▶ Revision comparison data
--------------------------------------------------
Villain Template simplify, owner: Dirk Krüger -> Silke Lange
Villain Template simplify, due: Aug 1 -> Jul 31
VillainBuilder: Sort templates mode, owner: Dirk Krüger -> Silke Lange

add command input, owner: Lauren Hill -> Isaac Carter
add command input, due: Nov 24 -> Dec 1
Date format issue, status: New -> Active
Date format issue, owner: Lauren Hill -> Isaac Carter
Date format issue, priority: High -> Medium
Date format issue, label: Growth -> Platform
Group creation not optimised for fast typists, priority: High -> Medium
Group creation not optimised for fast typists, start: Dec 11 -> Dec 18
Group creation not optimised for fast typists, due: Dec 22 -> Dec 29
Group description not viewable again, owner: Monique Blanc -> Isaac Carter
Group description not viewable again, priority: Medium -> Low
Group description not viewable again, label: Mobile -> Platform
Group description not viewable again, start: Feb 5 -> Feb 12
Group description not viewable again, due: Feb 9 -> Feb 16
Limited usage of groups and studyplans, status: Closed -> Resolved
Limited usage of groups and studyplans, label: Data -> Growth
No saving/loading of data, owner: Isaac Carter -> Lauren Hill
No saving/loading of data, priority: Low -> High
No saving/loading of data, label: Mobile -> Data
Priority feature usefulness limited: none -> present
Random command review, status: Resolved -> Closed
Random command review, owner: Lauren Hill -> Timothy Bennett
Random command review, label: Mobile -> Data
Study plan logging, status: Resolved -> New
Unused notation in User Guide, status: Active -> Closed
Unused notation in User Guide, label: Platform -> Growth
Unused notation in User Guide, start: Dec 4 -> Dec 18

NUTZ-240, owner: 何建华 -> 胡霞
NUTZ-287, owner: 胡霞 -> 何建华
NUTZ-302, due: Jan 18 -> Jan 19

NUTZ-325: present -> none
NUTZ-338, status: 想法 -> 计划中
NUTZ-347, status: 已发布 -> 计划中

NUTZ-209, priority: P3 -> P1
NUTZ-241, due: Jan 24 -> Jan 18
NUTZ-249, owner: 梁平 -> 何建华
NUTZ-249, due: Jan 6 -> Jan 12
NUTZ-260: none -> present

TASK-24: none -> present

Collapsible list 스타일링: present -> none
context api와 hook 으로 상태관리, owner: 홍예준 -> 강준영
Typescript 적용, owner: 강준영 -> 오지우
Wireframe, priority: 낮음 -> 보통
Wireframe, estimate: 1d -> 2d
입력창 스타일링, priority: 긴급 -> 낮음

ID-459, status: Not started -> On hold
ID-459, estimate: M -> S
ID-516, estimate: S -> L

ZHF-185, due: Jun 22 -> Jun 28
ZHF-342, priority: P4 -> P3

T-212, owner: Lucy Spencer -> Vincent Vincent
--------------------------------------------------
▶ PROBLEM STATEMENT
Check every line of the data, and copy the ones that contain "viewable".

▶ OUTPUT FOR THIS TASK
Group description not viewable again, owner: Monique Blanc -> Isaac Carter
Group description not viewable again, priority: Medium -> Low
Group description not viewable again, label: Mobile -> Platform
Group description not viewable again, start: Feb 5 -> Feb 12
Group description not viewable again, due: Feb 9 -> Feb 16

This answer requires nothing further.